Adelaide hadn’t been able to explain why that didn’t make sense to her, so she’d let it go. And they’d continued to ascend, continued to make good progress for a few more hours, and then eventually the red ferns that had replaced the yellow conifers had started to thin out a bit, and then they were at the top. And that was when she’d realized what had been bothering her, and what she’d been waiting for.
It wasn’t just that it had been too easy a walk. And it wasn’t just that they hadn’t seen any animals or, as Alessio had noticed, even any insects. And it wasn’t even that she couldn’t understand why the plants were growing the way they were. It was all of them, together, that had formed an impression she hadn’t spelled out until it was made completely explicit by what they saw.

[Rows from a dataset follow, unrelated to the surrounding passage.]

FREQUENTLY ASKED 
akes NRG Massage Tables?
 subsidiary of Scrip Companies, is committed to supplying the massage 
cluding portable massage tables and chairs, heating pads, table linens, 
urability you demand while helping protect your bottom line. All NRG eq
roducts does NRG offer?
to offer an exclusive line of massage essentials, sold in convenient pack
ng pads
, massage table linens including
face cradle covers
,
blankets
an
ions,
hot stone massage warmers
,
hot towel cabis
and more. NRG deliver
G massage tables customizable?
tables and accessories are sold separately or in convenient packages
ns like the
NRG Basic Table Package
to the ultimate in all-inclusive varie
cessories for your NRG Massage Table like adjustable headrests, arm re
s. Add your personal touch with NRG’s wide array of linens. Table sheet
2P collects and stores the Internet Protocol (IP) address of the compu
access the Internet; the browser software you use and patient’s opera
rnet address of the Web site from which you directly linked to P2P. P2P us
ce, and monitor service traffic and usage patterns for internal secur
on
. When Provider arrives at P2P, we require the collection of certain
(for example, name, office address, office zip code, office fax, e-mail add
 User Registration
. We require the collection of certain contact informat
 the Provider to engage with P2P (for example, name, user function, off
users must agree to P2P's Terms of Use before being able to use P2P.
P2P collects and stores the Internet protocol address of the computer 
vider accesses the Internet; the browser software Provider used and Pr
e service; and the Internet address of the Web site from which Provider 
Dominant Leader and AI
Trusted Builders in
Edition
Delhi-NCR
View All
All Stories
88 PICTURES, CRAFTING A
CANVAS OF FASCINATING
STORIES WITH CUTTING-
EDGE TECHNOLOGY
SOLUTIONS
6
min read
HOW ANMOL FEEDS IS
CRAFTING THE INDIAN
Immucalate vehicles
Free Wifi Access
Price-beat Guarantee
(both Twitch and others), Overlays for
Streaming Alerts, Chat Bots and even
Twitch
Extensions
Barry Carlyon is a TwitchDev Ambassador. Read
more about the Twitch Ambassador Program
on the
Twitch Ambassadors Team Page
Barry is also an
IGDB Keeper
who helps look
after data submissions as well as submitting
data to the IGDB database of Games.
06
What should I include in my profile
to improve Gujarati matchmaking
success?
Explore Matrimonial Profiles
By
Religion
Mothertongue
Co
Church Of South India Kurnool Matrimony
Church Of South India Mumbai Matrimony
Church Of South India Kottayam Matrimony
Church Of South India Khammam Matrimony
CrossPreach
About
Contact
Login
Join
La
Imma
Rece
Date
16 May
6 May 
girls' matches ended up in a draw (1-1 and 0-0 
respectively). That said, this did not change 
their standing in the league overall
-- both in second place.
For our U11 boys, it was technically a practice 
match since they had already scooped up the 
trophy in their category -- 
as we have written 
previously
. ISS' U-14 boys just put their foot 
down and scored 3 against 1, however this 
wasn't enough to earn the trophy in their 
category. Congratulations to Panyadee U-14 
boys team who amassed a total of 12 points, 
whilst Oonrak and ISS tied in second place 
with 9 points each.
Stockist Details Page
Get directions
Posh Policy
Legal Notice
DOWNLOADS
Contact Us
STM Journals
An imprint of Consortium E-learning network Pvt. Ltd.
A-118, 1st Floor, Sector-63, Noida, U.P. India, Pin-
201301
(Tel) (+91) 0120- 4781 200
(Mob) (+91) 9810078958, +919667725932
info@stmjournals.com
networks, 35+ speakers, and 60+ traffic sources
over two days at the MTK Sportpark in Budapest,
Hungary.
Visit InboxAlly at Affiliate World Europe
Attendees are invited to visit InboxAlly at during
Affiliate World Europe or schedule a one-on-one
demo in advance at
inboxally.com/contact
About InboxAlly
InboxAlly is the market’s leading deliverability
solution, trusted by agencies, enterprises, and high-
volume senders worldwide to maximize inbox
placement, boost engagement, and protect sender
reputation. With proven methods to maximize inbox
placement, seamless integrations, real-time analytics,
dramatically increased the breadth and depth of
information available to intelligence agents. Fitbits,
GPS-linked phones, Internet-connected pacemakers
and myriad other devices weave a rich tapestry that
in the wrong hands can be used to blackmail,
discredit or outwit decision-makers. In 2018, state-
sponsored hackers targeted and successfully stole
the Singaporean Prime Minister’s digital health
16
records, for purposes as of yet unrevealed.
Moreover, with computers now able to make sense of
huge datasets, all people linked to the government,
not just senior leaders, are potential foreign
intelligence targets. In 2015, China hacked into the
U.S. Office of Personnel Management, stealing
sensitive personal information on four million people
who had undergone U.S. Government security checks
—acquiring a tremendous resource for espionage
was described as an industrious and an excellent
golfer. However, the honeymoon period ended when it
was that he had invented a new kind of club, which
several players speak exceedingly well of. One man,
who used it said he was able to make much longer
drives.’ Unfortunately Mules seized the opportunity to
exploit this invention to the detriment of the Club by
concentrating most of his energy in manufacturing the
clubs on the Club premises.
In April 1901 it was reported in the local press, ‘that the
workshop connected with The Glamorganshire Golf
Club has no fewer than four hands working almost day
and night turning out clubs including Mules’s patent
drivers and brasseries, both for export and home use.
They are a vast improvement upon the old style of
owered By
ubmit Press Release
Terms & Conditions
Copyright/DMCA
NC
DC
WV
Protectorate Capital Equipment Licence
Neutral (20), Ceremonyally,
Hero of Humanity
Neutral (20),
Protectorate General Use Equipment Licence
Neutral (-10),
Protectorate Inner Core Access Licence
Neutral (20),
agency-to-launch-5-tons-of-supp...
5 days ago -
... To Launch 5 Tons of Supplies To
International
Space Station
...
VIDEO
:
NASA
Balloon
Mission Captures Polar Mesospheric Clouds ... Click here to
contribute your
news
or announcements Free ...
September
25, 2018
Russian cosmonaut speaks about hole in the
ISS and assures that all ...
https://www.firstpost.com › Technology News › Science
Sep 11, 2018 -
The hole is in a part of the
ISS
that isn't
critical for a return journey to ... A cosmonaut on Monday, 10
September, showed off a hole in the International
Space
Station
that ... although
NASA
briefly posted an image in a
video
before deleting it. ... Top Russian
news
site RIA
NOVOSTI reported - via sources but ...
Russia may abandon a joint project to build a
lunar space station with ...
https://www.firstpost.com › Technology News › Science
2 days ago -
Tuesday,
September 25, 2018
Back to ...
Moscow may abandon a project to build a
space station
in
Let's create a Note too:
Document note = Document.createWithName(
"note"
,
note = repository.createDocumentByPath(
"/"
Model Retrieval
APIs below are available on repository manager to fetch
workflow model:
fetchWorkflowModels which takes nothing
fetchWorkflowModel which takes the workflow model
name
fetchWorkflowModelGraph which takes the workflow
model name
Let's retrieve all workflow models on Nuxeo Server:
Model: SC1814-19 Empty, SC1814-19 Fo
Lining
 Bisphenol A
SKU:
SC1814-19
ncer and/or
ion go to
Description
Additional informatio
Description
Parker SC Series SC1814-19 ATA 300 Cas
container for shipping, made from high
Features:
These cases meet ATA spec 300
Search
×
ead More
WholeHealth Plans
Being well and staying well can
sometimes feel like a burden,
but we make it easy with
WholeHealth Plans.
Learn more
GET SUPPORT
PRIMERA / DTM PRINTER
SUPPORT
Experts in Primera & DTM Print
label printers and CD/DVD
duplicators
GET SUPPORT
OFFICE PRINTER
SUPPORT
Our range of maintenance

It was an arch, made of one rock balanced on top of the next to form two pillars with a bridge of stones that connected them. The stones themselves weren’t particularly large — she figured they were generally about the size of a large pizza and then wished she’d picked a more majestic metaphor.
It wasn’t so amazing, out of context. It was probably twenty feet tall, and not particularly refined. Back home, she would have thought that it was kind of neat and moved on. But here…
Jim was just staring at it, and Alessio was filming it, which was his version of staring at something. And no one had said anything, so Adelaide decided it was her job.
“So, does anyone have any way to convince ourselves that that wasn’t made by somebody?”